In several years of big data engineering work, I've believe I've seen only one application that couldn't be refactored into a simple multi-instance framework-free program. People use the big data frameworks as glorified distributed-job management tools, and the resulting systems are more fragile, more complex, more vulnerable to weird version compatibility errors, and less efficient.
Data Engineering team used it at my old work (in concert with Notebooks) and it resulted in some of the worst code I’ve ever seen, and most inappropriate use of resources:
9 node DataBricks cluster to push 200gb of JSON into an ElasticSearch cluster. This process consisted of:
* close to 5 notebooks. * things getting serialised to S3 at every possible opportunity. * a hand-rolled JSON serialisation method that would string-concat all the parts together: “but it only took me 2 minutes to write, what’s the problem?”

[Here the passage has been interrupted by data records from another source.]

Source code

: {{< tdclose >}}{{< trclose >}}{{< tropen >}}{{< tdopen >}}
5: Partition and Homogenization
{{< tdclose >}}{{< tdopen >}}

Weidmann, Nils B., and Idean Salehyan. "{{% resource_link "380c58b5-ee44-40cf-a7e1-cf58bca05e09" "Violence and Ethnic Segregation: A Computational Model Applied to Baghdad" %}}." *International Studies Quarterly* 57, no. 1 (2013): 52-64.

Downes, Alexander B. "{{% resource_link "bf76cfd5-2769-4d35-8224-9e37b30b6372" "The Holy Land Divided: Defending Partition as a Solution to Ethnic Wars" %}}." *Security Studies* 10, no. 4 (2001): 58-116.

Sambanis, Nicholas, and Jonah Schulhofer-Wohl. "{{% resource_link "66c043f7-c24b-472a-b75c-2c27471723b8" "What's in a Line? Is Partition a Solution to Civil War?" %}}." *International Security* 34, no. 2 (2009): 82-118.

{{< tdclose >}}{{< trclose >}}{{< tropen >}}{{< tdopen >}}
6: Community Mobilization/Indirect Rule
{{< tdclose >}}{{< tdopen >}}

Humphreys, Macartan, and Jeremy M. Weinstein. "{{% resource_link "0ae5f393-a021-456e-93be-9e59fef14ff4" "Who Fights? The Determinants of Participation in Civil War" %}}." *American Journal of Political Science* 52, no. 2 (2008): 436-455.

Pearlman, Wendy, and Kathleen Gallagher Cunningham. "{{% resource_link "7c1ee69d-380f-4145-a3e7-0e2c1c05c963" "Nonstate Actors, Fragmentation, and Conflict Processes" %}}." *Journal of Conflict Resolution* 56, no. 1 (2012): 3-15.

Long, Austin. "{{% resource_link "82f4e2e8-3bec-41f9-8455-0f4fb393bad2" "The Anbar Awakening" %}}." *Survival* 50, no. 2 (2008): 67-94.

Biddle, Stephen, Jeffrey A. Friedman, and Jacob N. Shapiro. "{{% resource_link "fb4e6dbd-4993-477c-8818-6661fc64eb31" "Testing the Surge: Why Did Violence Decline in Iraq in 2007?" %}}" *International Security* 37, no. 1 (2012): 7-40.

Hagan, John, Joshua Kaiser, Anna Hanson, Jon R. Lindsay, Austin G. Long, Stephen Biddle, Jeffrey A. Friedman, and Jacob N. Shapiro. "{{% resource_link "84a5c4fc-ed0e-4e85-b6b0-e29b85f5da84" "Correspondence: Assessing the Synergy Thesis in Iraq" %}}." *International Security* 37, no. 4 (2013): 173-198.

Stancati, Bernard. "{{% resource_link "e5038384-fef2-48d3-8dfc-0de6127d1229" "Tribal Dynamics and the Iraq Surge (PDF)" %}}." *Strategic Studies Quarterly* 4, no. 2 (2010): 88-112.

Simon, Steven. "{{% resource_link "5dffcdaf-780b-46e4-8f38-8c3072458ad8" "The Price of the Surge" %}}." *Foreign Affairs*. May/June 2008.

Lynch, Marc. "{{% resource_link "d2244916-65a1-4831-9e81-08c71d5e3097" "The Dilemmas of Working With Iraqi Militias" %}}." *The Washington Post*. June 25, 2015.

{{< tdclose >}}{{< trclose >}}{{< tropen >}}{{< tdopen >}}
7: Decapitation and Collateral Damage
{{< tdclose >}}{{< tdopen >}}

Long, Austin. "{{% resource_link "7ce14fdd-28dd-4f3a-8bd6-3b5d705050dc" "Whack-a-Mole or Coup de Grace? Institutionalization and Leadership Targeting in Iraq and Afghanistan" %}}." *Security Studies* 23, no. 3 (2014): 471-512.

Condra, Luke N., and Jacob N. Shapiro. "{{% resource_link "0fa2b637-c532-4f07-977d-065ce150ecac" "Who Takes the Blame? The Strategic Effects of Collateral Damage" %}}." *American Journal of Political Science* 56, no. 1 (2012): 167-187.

* hand rolled logging functions
* zero appropriate dependency management; packages were installed globally, never updated, etc
Nothing inherently about that workflow actually needed spark, which was the most egregious part. The whole thing could have been done in a python app with some job lib/multiprocessing thrown in and run as single container/etc.
Eventually it was realized that getting a larger box and just spend sometime to think about cleaning the data is enough. But that didn't sound as good.
I had a project in college where we tried to add a feature to Hadoop. Half the battle was spent trying to pass their test cases and figuring out why we couldn't build the program due to dependency issues.
Even though we were trying to build w/Hadoop's docker image, each team member had issues unique to them. The documentation definitely didn't help.
I have t used it personally, but the documentation is definitely there around distributing work and getting results back from nodes/etc and the community is very helpful.
FWIW, I feel your pain on a daily basis, but I do like Hadoop as a low cost massively distributed db.
Do you have any tools you like for job management without all the distributed-systems baggage?
I've heard folks advocate for Make for this kind of thing, perhaps that or some other orchestration tool that deals with job dependency graphs would be the unix way? (Having a nice way to visualize failed step would of course be a plus; a common use-case is "re-run the intermediate pipeline, and everything downstream".)
However, so far I didn’t switch from rundeck & make.
I think it's likely that some subsection of Spark users are the type to over engineer a project, but I'm also confident they'd over engineer a much simpler framework as well.